SOMMARIO: 1. Il problema – 2. La finalità dell’autotutela – 3. Ambito di applicazione – 4. Il procedimento – 5. Diritto del contribuente o dovere dell’ufficio – 6. Conclusioni

1. Il problema
L’istituto dell’autotutela o jus poenitendi consiste nel potere dell’amministrazione finanziaria di annullare o di revocare un suo atto perché ritenuto privo di fondamento e legittimità. Tale istituto trae origine dal diritto amministrativo in cui l’autotutela viene intesa come la capacità dell’ente di “farsi ragione da sé” in via amministrativa e, ovviamente, rispettando il principio di legalità[1].
Al fine di semplificare l’analisi, applicando il metodo genere-specie, il potere di autotutela può essere considerato come un caso di genere scindibile in due casi di specie:

1. autotutela ai fini di sanatoria: si ha quando un atto viziato viene annullato e riemesso in assenza del vizio che aveva precedentemente; questa facoltà è esercitabile purché non siano trascorsi i termini di decadenza per la notifica degli atti impositivi;

2. autotutela a favore del contribuente: costituisce la facoltà dell’amministrazione di annullare atti che risultano illegittimi o infondati.

Di seguito verrà trattato del potere di autotutela della seconda categoria, quello che è stato introdotto con il DPR 27.3.1992, n. 287 all’art. 68, c. 1 ma solo con il DL 30.09.1994, n. 564 convertito nella L. 30.11.1994, n. 656 si hanno ulteriori disposizioni e precisazioni con specifico riferimento all’amministrazione finanziaria. Sulla base di queste disposizioni, la dottrina ritiene che il potere di autotutela possa manifestarsi sotto diversi aspetti, quelli che hanno carattere generale sono:

1. il potere di annullamento di ufficio: consiste nel ritiro con efficacia ex tunc dell’atto inficiato da un vizio di legittimità (violazione di legge, incompetenza, eccesso di potere);

2. il potere di revoca: ritiro di un atto inopportuno o infondato per una diversa valutazione delle esigenze che sono alla base della emanazione dell’atto;

3. il potere di rinuncia all’imposizione in caso di autoaccertamento[2].

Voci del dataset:

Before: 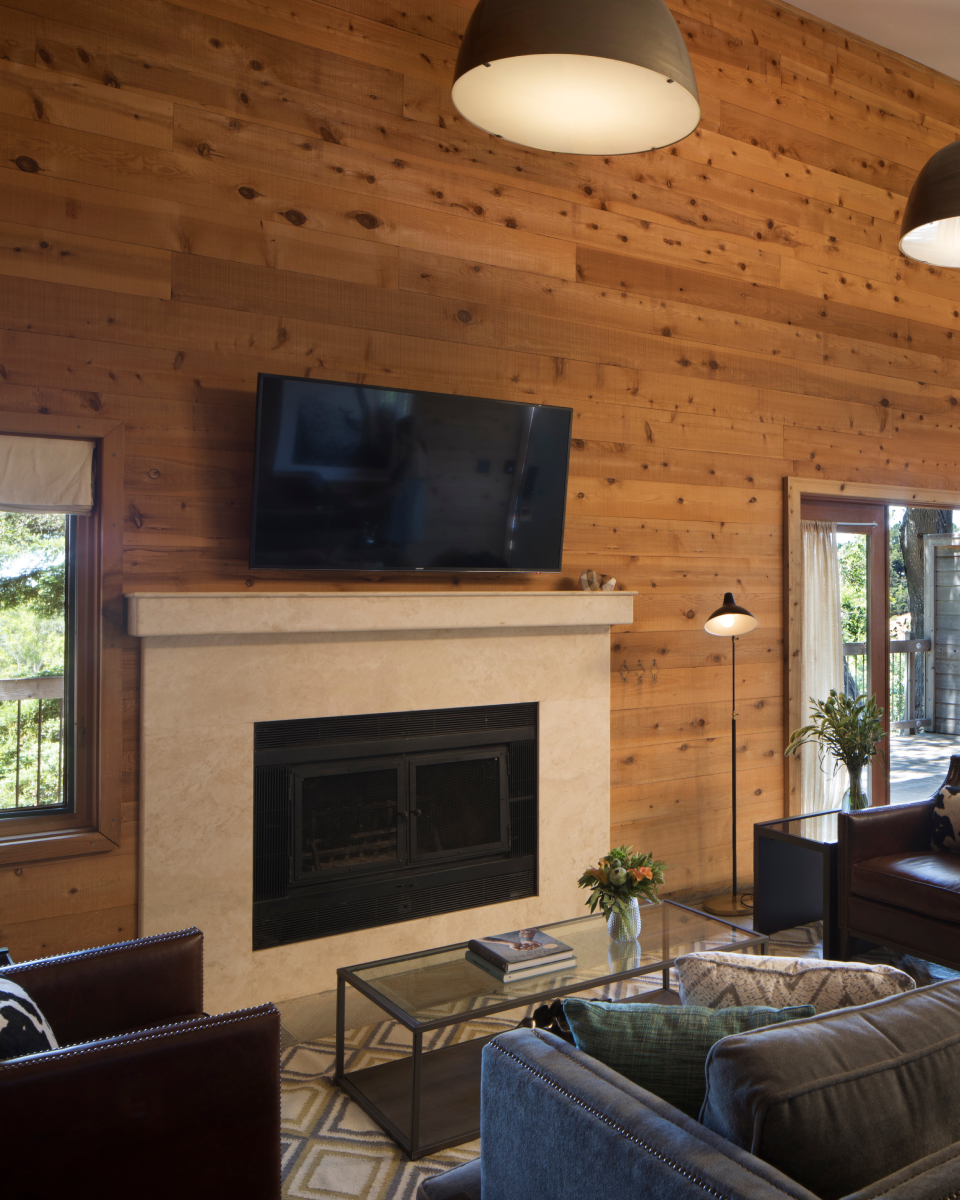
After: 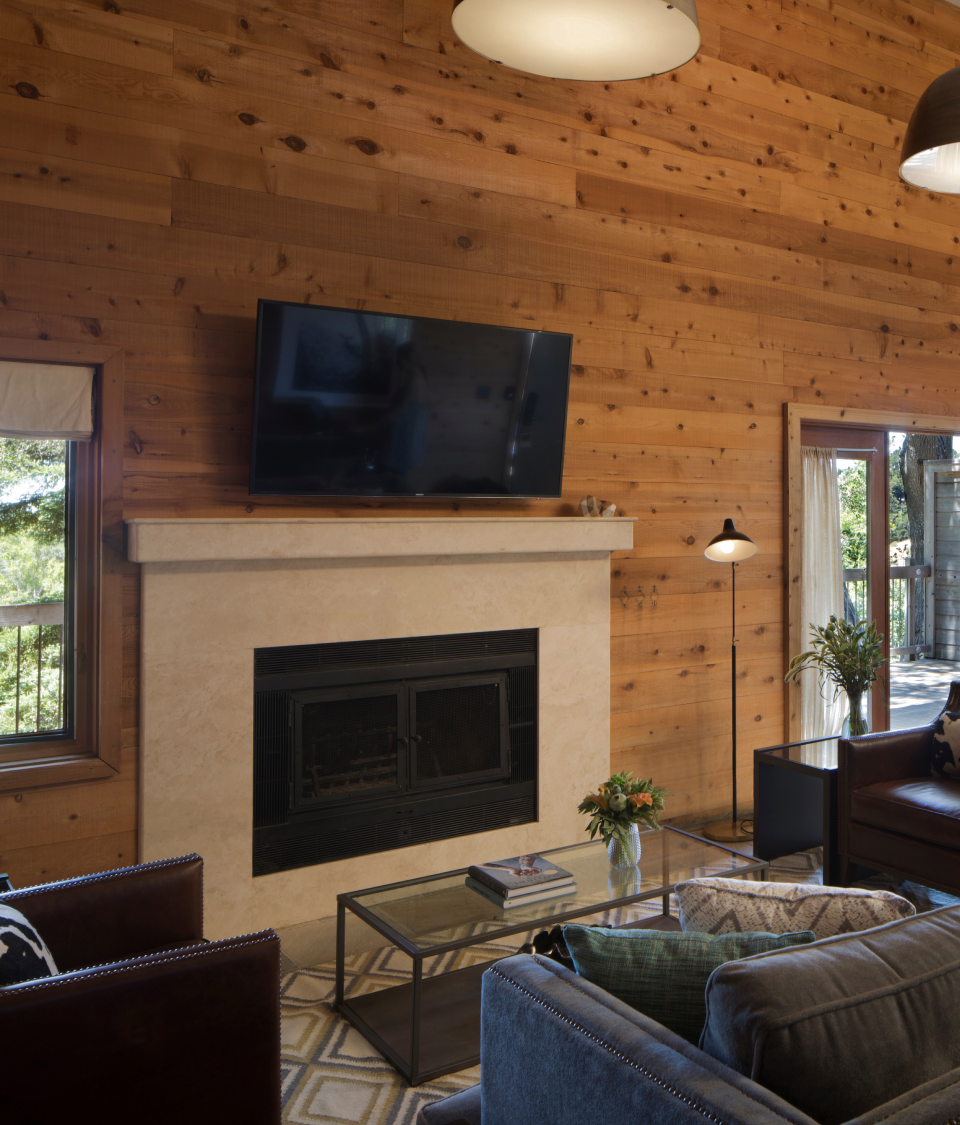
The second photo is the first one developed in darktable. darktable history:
rgb curve: curves: ch0 [(0, 0) (0.175, 0.154) (0.785, 0.663) (1, 1)]
crop and rotate: top 6.25%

Problema posto:
Copia parola per parola il passo del testo sull'autotutela che va da "Al fine di semplificare" fino a "illegittimi o infondati." incluso.

Risposta seguente:
Al fine di semplificare l’analisi, applicando il metodo genere-specie, il potere di autotutela può essere considerato come un caso di genere scindibile in due casi di specie:

1. autotutela ai fini di sanatoria: si ha quando un atto viziato viene annullato e riemesso in assenza del vizio che aveva precedentemente; questa facoltà è esercitabile purché non siano trascorsi i termini di decadenza per la notifica degli atti impositivi;

2. autotutela a favore del contribuente: costituisce la facoltà dell’amministrazione di annullare atti che risultano illegittimi o infondati.